Lifau, Timor-Leste, 24 nov (Lusa) – Uma das primeiras crónicas de viagem de Lifau, capital de Timor-Leste até 1769, foi escrita 184 anos depois da chegada dos portugueses pelo navegador e explorador inglês William Dampier, o primeiro homem a circum-navegar o globo três vezes.
Em janeiro de 1699, Dampier assumiu comando do navio HMS Roebuck e, sob comissão do rei Guilherme III, embarcou para explorar a Nova Holanda (como os holandeses conheciam a Austrália) onde chega oito meses depois, viajando depois de algum tempo para norte.
Contorna a ilha de Timor pela metade indonésia da ilha e alcança Lifau, uma povoação “composta por uma igreja e quarenta ou cinquenta casas pobres e baixas, construídas principalmente de lama, caniços e folhas de palmeira”, cujos habitantes Dampier descreve.
“Uma espécie de indianos, de cor acobreada, com cabelo liso preto. Falam português e são católicos romanos, mas tomam a liberdade de comer carne sempre que lhes apetece. Sentem muito orgulho na sua religião e consideram-se descendentes dos portugueses”, escreveu.
“Ficariam muitos zangados se alguém lhes dissesse que não eram portugueses. No entanto vi apenas três brancos aqui, dos quais dois eram padres. E há muito poucos portugueses autênticos em qualquer parte da ilha”, registou Dampier.
Povoado criado em 1556 por um grupo de frades dominicanos, Lifau é para muitos o berço da identidade timorense, assente em três pilares – os reinos tradicionais, a ligação aos portugueses e o catolicismo – que formariam a base do que, mais tarde, seria Timor-Leste.
A primeira viagem portuguesa até Timor é creditada, em parte, aos esforços do capitão de Malaca, Rui de Brito Patalim que, notou o historiador Luis Filipe Thomaz, já no início de 1514 escreveu ao rei D. Manuel a falar da ilha.
Rui de Brito acabaria por ser substituído em meados de 1515 e é o seu sucessor, Jorge de Albuquerque, ou o sucessor deste, Jorge de Brito, que assume funções no final desse ano, a mandar o primeiro junco português a Timor.
Registos dos primeiros tempos de trocas comerciais são escassos em parte porque ao contrário do comércio de Maluco e Banda, que foi considerado monopólio régio, o de Timor permaneceu livre, como notou Filipe Thomaz.

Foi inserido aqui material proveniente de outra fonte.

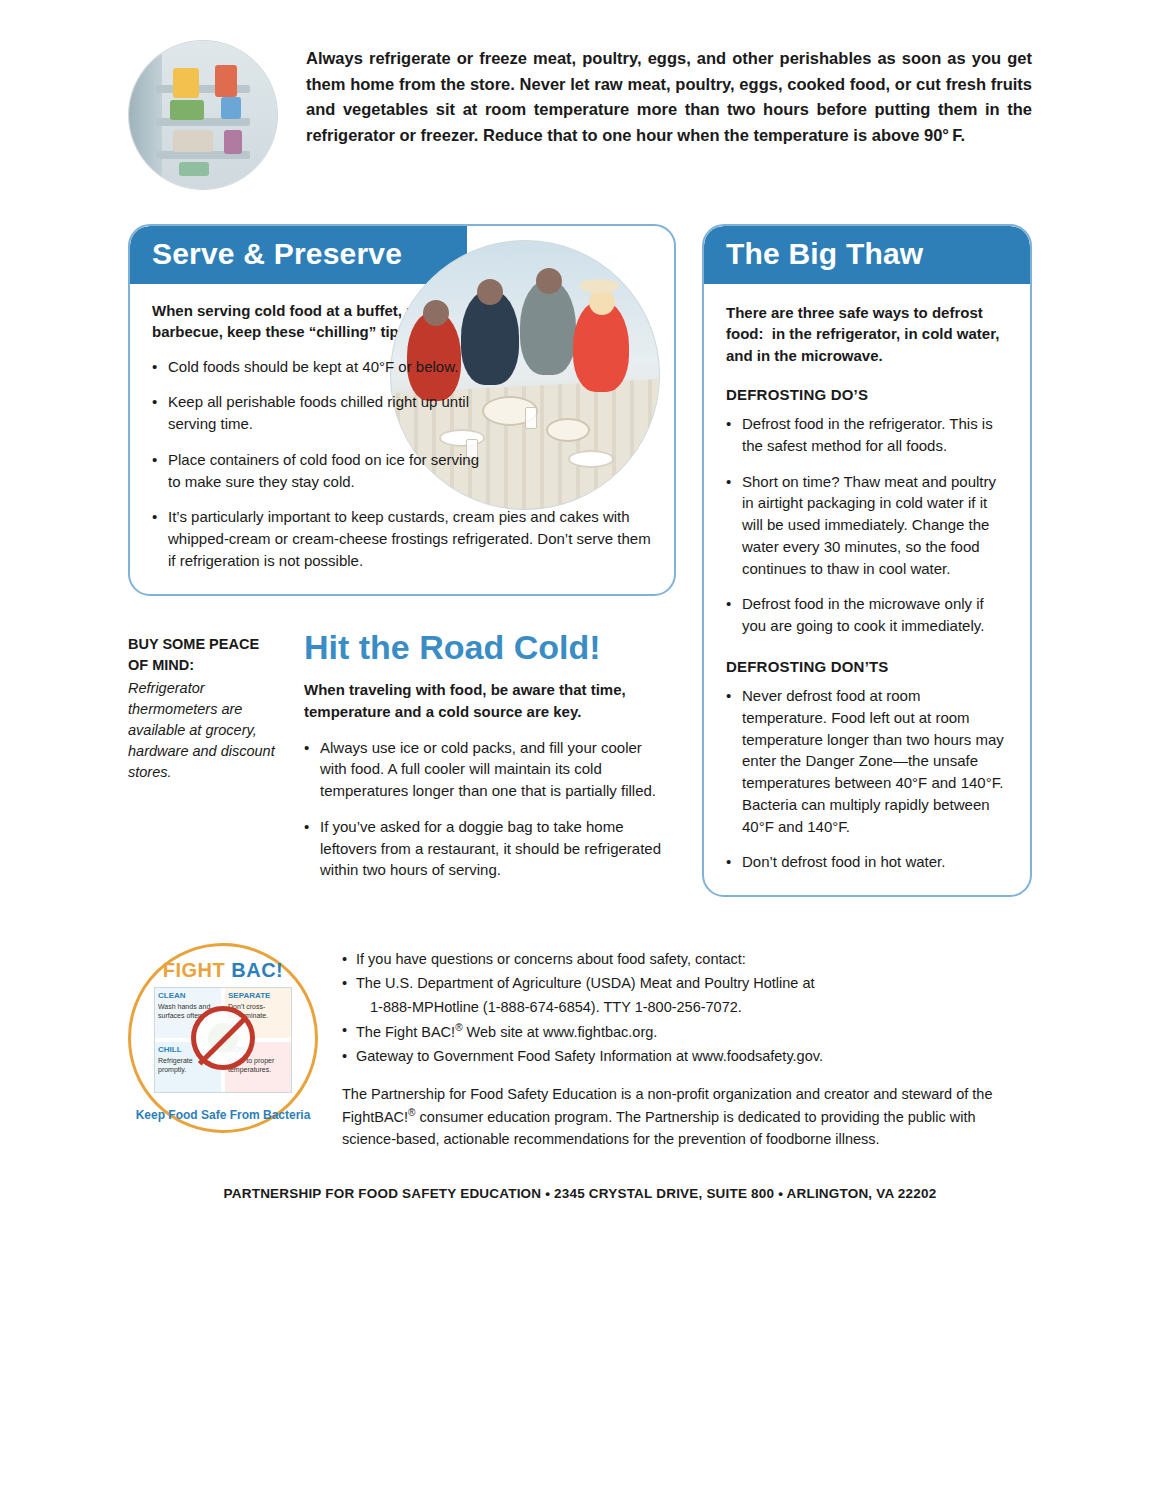Always refrigerate or freeze meat, poultry, eggs, and other perishables as soon as you get them home from the store. Never let raw meat, poultry, eggs, cooked food, or cut fresh fruits and vegetables sit at room temperature more than two hours before putting them in the refrigerator or freezer. Reduce that to one hour when the temperature is above 90° F.
Serve & Preserve
When serving cold food at a buffet, picnic or barbecue, keep these “chilling” tips in mind:
Cold foods should be kept at 40°F or below.
Keep all perishable foods chilled right up until serving time.
Place containers of cold food on ice for serving to make sure they stay cold.
It’s particularly important to keep custards, cream pies and cakes with whipped-cream or cream-cheese frostings refrigerated. Don’t serve them if refrigeration is not possible.
Buy some peace of mind: Refrigerator thermometers are available at grocery, hardware and discount stores.
Hit the Road Cold!
When traveling with food, be aware that time, temperature and a cold source are key.
Always use ice or cold packs, and fill your cooler with food. A full cooler will maintain its cold temperatures longer than one that is partially filled.
If you’ve asked for a doggie bag to take home leftovers from a restaurant, it should be refrigerated within two hours of serving.
The Big Thaw
There are three safe ways to defrost food: in the refrigerator, in cold water, and in the microwave.
DEFROSTING DO’S
Defrost food in the refrigerator. This is the safest method for all foods.
Short on time? Thaw meat and poultry in airtight packaging in cold water if it will be used immediately. Change the water every 30 minutes, so the food continues to thaw in cool water.
Defrost food in the microwave only if you are going to cook it immediately.
DEFROSTING DON’TS
Never defrost food at room temperature. Food left out at room temperature longer than two hours may enter the Danger Zone—the unsafe temperatures between 40°F and 140°F. Bacteria can multiply rapidly between 40°F and 140°F.
Don’t defrost food in hot water.
FIGHT BAC!
CLEANWash hands and surfaces often.
SEPARATEDon’t cross-contaminate.
CHILLRefrigerate promptly.
COOKCook to proper temperatures.
Keep Food Safe From Bacteria
If you have questions or concerns about food safety, contact:
The U.S. Department of Agriculture (USDA) Meat and Poultry Hotline at
1-888-MPHotline (1-888-674-6854). TTY 1-800-256-7072.
The Fight BAC!® Web site at www.fightbac.org.
Gateway to Government Food Safety Information at www.foodsafety.gov.
The Partnership for Food Safety Education is a non-profit organization and creator and steward of the FightBAC!® consumer education program. The Partnership is dedicated to providing the public with science-based, actionable recommendations for the prevention of foodborne illness.
PARTNERSHIP FOR FOOD SAFETY EDUCATION • 2345 CRYSTAL DRIVE, SUITE 800 • ARLINGTON, VA 22202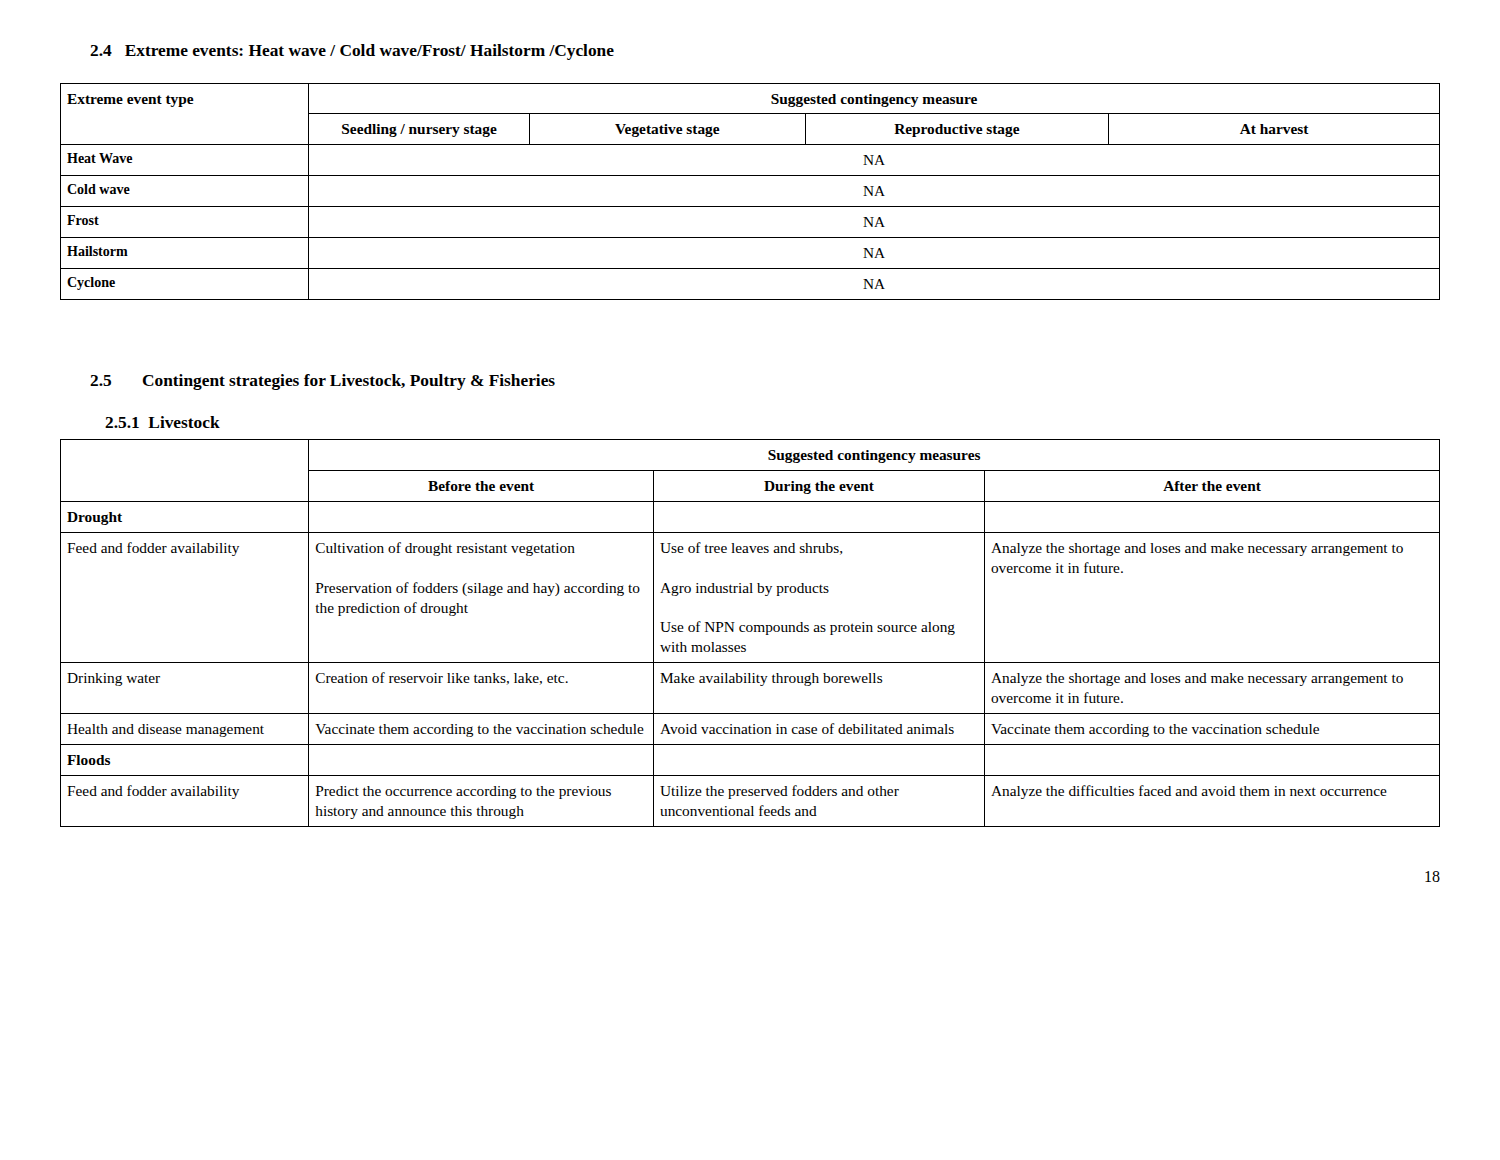2.4 Extreme events: Heat wave / Cold wave/Frost/ Hailstorm /Cyclone
| Extreme event type | Suggested contingency measure |
| --- | --- |
| Seedling / nursery stage | Vegetative stage | Reproductive stage | At harvest |
| Heat Wave | NA |
| Cold wave | NA |
| Frost | NA |
| Hailstorm | NA |
| Cyclone | NA |
2.5 Contingent strategies for Livestock, Poultry & Fisheries
2.5.1 Livestock
| | Suggested contingency measures |
| --- | --- |
| Before the event | During the event | After the event |
| Drought | | | |
| Feed and fodder availability | Cultivation of drought resistant vegetation Preservation of fodders (silage and hay) according to the prediction of drought | Use of tree leaves and shrubs, Agro industrial by products Use of NPN compounds as protein source along with molasses | Analyze the shortage and loses and make necessary arrangement to overcome it in future. |
| Drinking water | Creation of reservoir like tanks, lake, etc. | Make availability through borewells | Analyze the shortage and loses and make necessary arrangement to overcome it in future. |
| Health and disease management | Vaccinate them according to the vaccination schedule | Avoid vaccination in case of debilitated animals | Vaccinate them according to the vaccination schedule |
| Floods | | | |
| Feed and fodder availability | Predict the occurrence according to the previous history and announce this through | Utilize the preserved fodders and other unconventional feeds and | Analyze the difficulties faced and avoid them in next occurrence |
18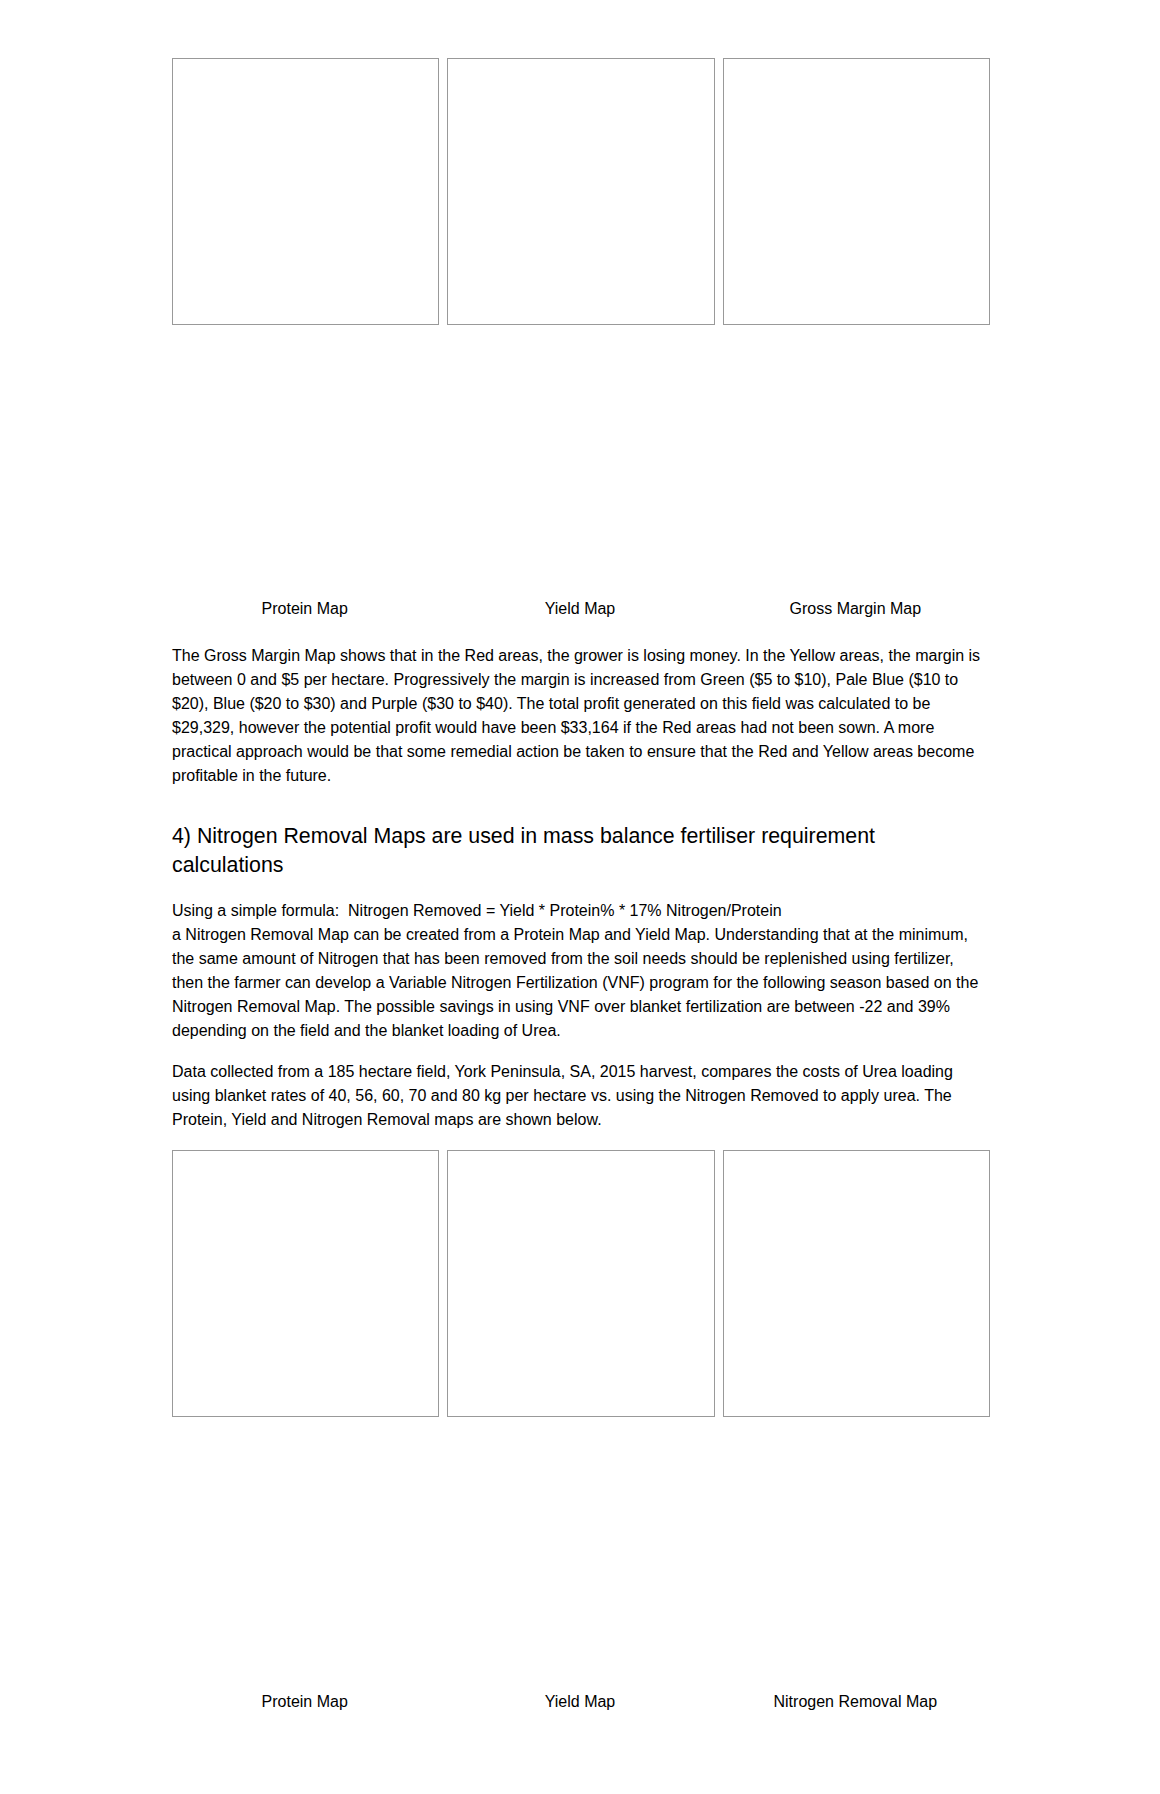Protein Map Yield Map Gross Margin Map
The Gross Margin Map shows that in the Red areas, the grower is losing money. In the Yellow areas, the margin is between 0 and $5 per hectare. Progressively the margin is increased from Green ($5 to $10), Pale Blue ($10 to $20), Blue ($20 to $30) and Purple ($30 to $40). The total profit generated on this field was calculated to be $29,329, however the potential profit would have been $33,164 if the Red areas had not been sown. A more practical approach would be that some remedial action be taken to ensure that the Red and Yellow areas become profitable in the future.
4) Nitrogen Removal Maps are used in mass balance fertiliser requirement calculations
Using a simple formula: Nitrogen Removed = Yield * Protein% * 17% Nitrogen/Protein
a Nitrogen Removal Map can be created from a Protein Map and Yield Map. Understanding that at the minimum, the same amount of Nitrogen that has been removed from the soil needs should be replenished using fertilizer, then the farmer can develop a Variable Nitrogen Fertilization (VNF) program for the following season based on the Nitrogen Removal Map. The possible savings in using VNF over blanket fertilization are between -22 and 39% depending on the field and the blanket loading of Urea.
Data collected from a 185 hectare field, York Peninsula, SA, 2015 harvest, compares the costs of Urea loading using blanket rates of 40, 56, 60, 70 and 80 kg per hectare vs. using the Nitrogen Removed to apply urea. The Protein, Yield and Nitrogen Removal maps are shown below.
Protein Map Yield Map Nitrogen Removal Map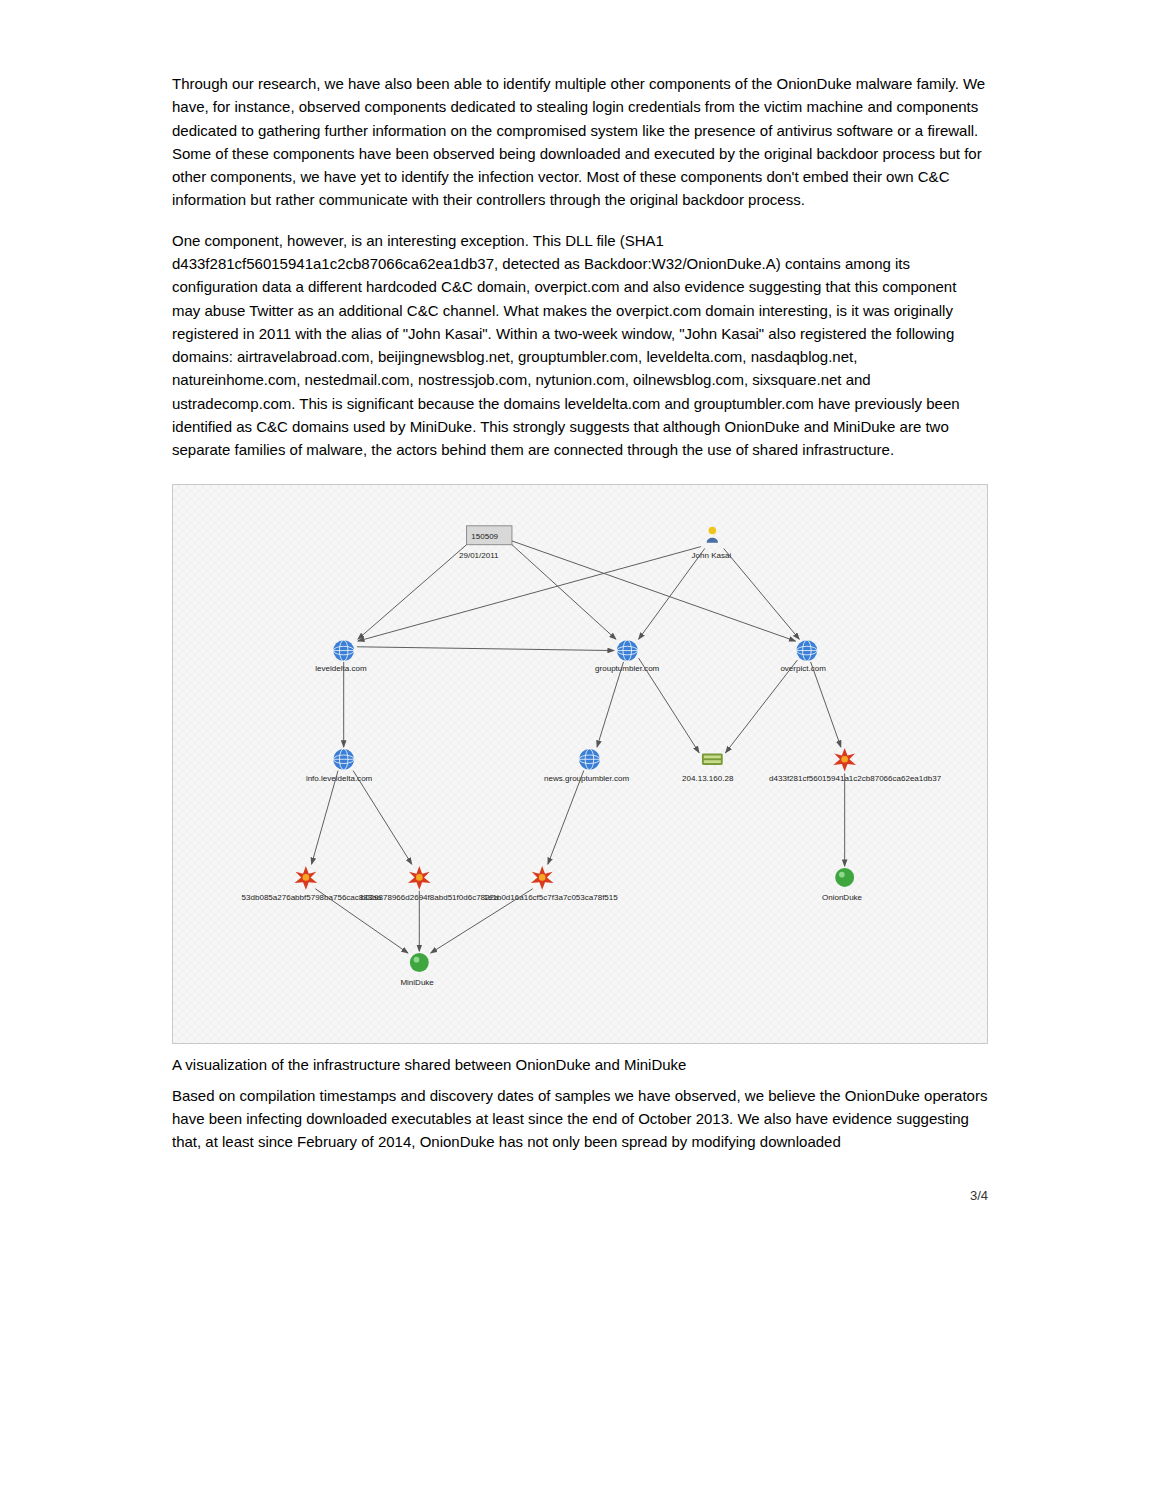Through our research, we have also been able to identify multiple other components of the OnionDuke malware family. We have, for instance, observed components dedicated to stealing login credentials from the victim machine and components dedicated to gathering further information on the compromised system like the presence of antivirus software or a firewall. Some of these components have been observed being downloaded and executed by the original backdoor process but for other components, we have yet to identify the infection vector. Most of these components don't embed their own C&C information but rather communicate with their controllers through the original backdoor process.
One component, however, is an interesting exception. This DLL file (SHA1 d433f281cf56015941a1c2cb87066ca62ea1db37, detected as Backdoor:W32/OnionDuke.A) contains among its configuration data a different hardcoded C&C domain, overpict.com and also evidence suggesting that this component may abuse Twitter as an additional C&C channel. What makes the overpict.com domain interesting, is it was originally registered in 2011 with the alias of "John Kasai". Within a two-week window, "John Kasai" also registered the following domains: airtravelabroad.com, beijingnewsblog.net, grouptumbler.com, leveldelta.com, nasdaqblog.net, natureinhome.com, nestedmail.com, nostressjob.com, nytunion.com, oilnewsblog.com, sixsquare.net and ustradecomp.com. This is significant because the domains leveldelta.com and grouptumbler.com have previously been identified as C&C domains used by MiniDuke. This strongly suggests that although OnionDuke and MiniDuke are two separate families of malware, the actors behind them are connected through the use of shared infrastructure.
150509 29/01/2011 John Kasai leveldelta.com grouptumbler.com overpict.com info.leveldelta.com news.grouptumbler.com 204.13.160.28 d433f281cf56015941a1c2cb87066ca62ea1db37 53db085a276abbf5798ba756cac833aa b029378966d2694f8abd51f0d6c7822a 1e1b0d16a16cf5c7f3a7c053ca78f515 OnionDuke MiniDuke
A visualization of the infrastructure shared between OnionDuke and MiniDuke
Based on compilation timestamps and discovery dates of samples we have observed, we believe the OnionDuke operators have been infecting downloaded executables at least since the end of October 2013. We also have evidence suggesting that, at least since February of 2014, OnionDuke has not only been spread by modifying downloaded
3/4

Durante mais de um século os dominicanos fincaram a sua presença em Lifau.
Frei António de S. Jacinto lidera as negociações com o poder tradicional local e os monarcas do Cupão são batizados D. Duarte e D. Mariana, assinando a 29 de dezembro de 1645 um termo de sujeição a Portugal tomando D. João IV como “protetor e amparo”.
O acordo permite a construção de um forte – a primeira construção portuguesa em toda a ilha de Timor – que mesmo sem estar terminado, sete anos depois, cai para os holandeses, que rapidamente se expandem, chamando a si o apoio de vários régulos locais.
A 20 de fevereiro de 1702 e quase 187 anos depois do primeiro junco português chegar a Lifau, na costa norte da ilha de Timor, a Capela de S. António acolhe uma cerimónia sem precedentes na povoação.
António Coelho Guerreiro é empossado por frei Manuel de Santo António como o primeiro governador português de Timor, dando inicio a um período de destaque para Lifau, que até 1769 seria a capital de Timor-Leste.
Luis Filipe Thomaz referiu que a organização montada por Guerreiro sobreviveu praticamente inalterada durante dois séculos, até ao governo de Celestino da Silva (1894-1908), com algumas estruturas, como a organização militar e as companhias de moradores, a manter-se até à ocupação indonésia.
Um dos períodos de maior tensão em Lifau não foi criado pelos timorenses, mas sim pelos intensos e regulares conflitos entre a hierarquia religiosa, nomeadamente o bispo eleito de Malaca, Frei Manuel de Santos António, e os sucessivos governadores.
Em 1765, o governador Dionísio Galvão é envenenado, com as suspeitas a recaírem sobre os caudilhos de Oecusse, Antonio da Costa e Francisco Hornay.
Em resposta, é enviado de Goa António José Teles de Meneses que à chegada a Timor e notando a situação opta por retirar a capital para o reino dos Belos e, a 11 de agosto de 1769, abandona Lifau rumo a Díli onde se instala a nova, e atual, capital de Timor-Leste.